» **WORK ORDER**
In the records that follow, find each line containing "Public" and copy it.

» **PROVIDED RECORDS**
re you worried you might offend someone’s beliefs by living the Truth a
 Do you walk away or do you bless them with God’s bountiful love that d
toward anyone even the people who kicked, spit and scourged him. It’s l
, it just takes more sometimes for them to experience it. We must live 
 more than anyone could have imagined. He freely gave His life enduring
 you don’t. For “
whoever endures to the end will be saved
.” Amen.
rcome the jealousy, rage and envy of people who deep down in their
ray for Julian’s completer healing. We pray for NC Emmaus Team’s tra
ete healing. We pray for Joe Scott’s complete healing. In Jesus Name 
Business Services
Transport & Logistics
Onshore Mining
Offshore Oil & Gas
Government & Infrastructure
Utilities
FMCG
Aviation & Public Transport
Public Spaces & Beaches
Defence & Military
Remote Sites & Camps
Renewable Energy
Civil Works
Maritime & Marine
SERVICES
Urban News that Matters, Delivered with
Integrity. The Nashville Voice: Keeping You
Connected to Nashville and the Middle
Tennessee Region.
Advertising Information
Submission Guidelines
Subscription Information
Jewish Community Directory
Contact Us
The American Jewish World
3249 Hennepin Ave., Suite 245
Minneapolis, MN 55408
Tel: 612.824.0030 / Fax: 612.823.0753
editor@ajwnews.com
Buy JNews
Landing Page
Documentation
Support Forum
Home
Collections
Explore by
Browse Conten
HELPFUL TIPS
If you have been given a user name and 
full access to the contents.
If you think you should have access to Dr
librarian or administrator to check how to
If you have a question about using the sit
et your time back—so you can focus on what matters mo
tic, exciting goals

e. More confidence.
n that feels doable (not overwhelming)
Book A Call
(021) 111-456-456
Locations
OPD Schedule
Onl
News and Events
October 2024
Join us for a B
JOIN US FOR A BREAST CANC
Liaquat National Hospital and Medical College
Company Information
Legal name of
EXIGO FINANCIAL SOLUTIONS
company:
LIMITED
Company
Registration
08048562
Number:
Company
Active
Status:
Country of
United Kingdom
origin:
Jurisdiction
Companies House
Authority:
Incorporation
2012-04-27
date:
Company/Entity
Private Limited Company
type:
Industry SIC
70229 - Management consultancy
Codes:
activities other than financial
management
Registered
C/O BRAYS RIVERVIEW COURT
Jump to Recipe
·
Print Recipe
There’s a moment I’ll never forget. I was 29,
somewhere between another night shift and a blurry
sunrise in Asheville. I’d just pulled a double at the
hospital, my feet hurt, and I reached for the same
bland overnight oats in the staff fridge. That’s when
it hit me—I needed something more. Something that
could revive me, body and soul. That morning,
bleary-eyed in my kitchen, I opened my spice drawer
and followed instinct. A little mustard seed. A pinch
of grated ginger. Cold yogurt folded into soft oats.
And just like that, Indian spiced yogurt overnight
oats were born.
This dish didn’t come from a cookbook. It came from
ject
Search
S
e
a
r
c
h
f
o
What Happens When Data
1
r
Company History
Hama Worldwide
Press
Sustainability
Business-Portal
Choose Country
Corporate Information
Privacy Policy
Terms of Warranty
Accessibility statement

» **OUTPUT FOR THIS TASK**
Aviation & Public Transport
Public Spaces & Beaches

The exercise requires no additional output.